Up to and including Windows XP the clipboard could be accessed via the ClipBook Viewer application. In newer versions of Windows the content can be accessed via clipboard managers.

Data can be stored to the Windows and ReactOS clipboard via command line using the clip command:

$ # to paste the content of a folder to the clipboard:
$ dir | clip

The clipboard can also be accessed via PowerShell:

1. to paste the content of a directory to the clipboard
Set-Clipboard -Path "C:\directory\"
1. to get the content of the clipboard
Get-Clipboard

Windows 10 and Windows 11 include the Clipboard application, allowing for the storage of multiple text-based clipboard items.
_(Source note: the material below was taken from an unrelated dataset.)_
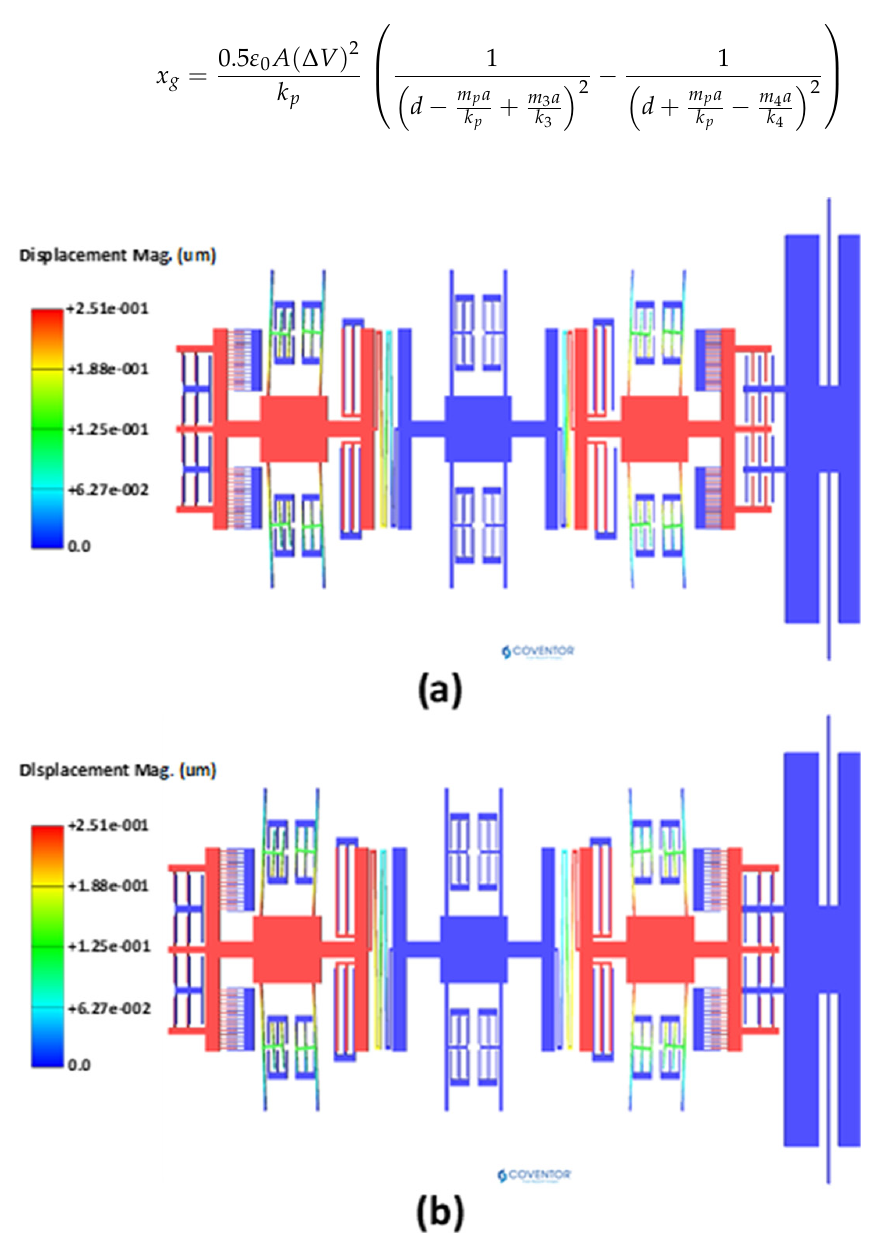
Figure 3. Natural frequency analysis for the MEMS accelerometer ( a ) in-phase mode (12,220 Hz) ( b ) out-of-phase mode (12,223.3 Hz).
It can be accessed by pressing Windows+V.

=== Symbian ===
Symbian S60 (Series 60), depending on edition, has a built-in clipboard with image and richtext storing support.

To copy and paste text, while pressing and holding , scroll left or right to highlight text. To copy the text to the clipboard, while still holding , select Copy. To insert the text into a document, press and hold , and select Paste.
— Nokia, Messaging: Edit text and lists

In S60v3 (S60 3rd Edition, Symbian 9.1–9.2) examples of clipboard provided with the SDK: ..\Examples\SysLibs\Clipboard\Basics. To read and write clipboard used CPlainText Class:

CPlainText could be very nice solution. But in Symbian reality, let read the manual. There is one small but important phrase which can figure out CPlainText as non-acceptable solution in your case:

“…all line feeds are converted into paragraph delimiters…”
— Nokia, Clipboard Copy/Cut/Paste, http://wiki.forum.nokia.com/index.php/Clipboard_Copy/Cut/Paste

— Yury Schkatula, https://symbianic-life.blogspot.com/2010/03/integrate-with-symbian-clipboard.html

In Symbian Belle, clipboard support defined with CClipboard Class in the Basic Application Framework Library (BAFL).
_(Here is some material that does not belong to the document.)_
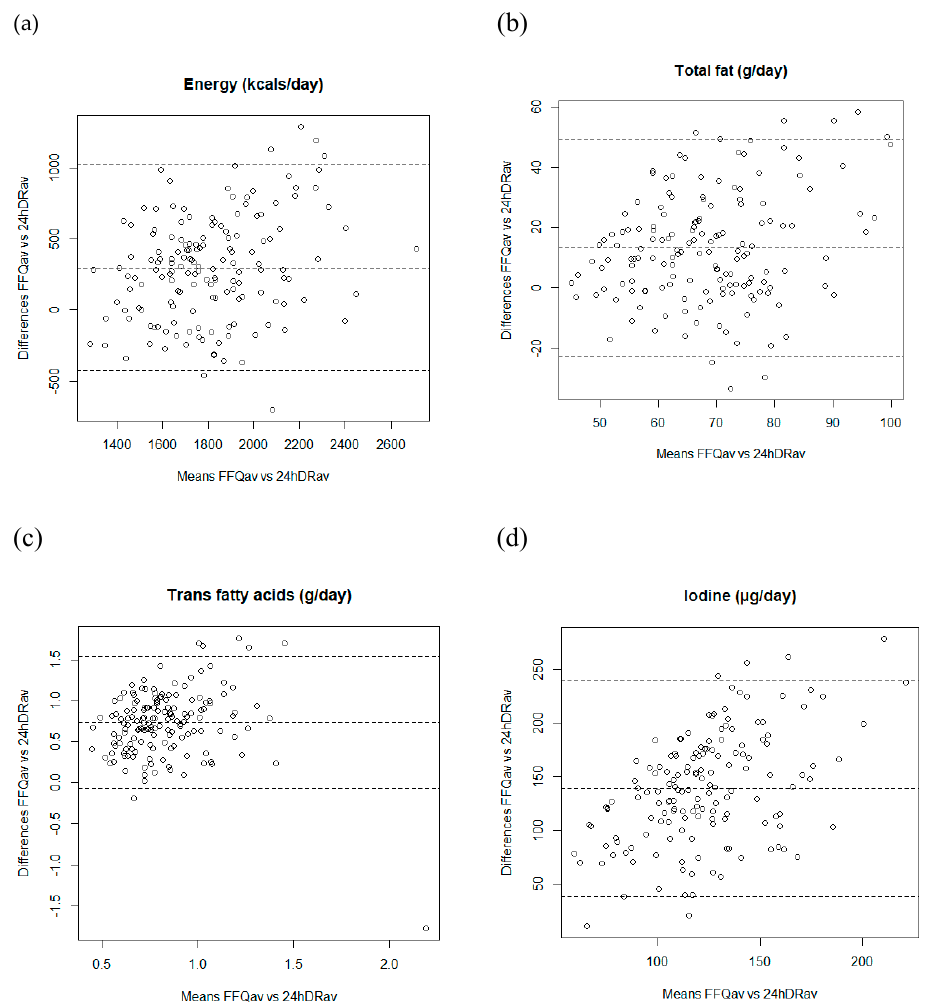
Figure 2. Bland-Altman plots showing the relationship between mean and di ff erences in the daily intake of ( a ) energy; ( b ) total fat; ( c ) trans fatty acids, and ( d ) iodine estimated with the mean of two FFQ and three 24hDRs. Table 6. Mean daily vitamin intakes Pearson correlation coe ffi cients from the first FFQ and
There was a number of free and commercial third party clipboard managing applications with multi-item clipboard support created for different Symbian editions.

=== X Window System ===
The X Window System commonly used on Unix and Linux systems provides three clipboards, which are named "CLIPBOARD", "PRIMARY" and "SECONDARY". The usage and handling of various selections is not standardized. Most modern toolkits and desktop environments, including GNOME or KDE, follow a widely accepted convention, outlined in the freedesktop.org specification. One selection, CLIPBOARD, is used for traditional clipboard semantics, with shortcuts identical to Windows. Another selection, PRIMARY, is an X11-specific mechanism. Data is "copied" immediately upon highlighting and pasted with the third (middle) mouse button. This copied data is usually separated from the CLIPBOARD selection and does not change its contents. SECONDARY was planned as an alternative to PRIMARY but is only used inconsistently.

Command line access to the three clipboards is available with tools xclip and xsel.

$ # to paste standard output to the clipboard using xclip
$ echo text | xclip -in -selection clipboard
$ # to paste standard output to the clipboard using xsel
$ echo text | xsel --clipboard

The main difference to OS X and Windows is that no data is actually stored in the CLIPBOARD-clipboard but only the reference to the copied or cut data. The application claims the ownership of the CLIPBOARD selection and communicates its ownership to the X Server. When pasting this data, the data and its available formats are requested from the application that owns the CLIPBOARD selection.

== APIs ==
Applications can access the clipboard or its data via APIs.

=== JavaScript ===
In JavaScript a class which detects changes in the users clipboard data (ClipboardEvent) and functions to alter the content of a clipboard or read from it (clipboardData.getData(), clipboardData.setData()) exist, but aren't supported by every browser since altering the clipboard of a user can represent a security issue.

=== Qt ===
In Qt a wrapper for every supported platform exists. It provides access to window system clipboards with the use of the class QClipboard. This class facilitates access to common data types by functions. The data type of the element stored in the clipboard is indicated via MIME and MIME data can also be put in the clipboard with help of functions from this class.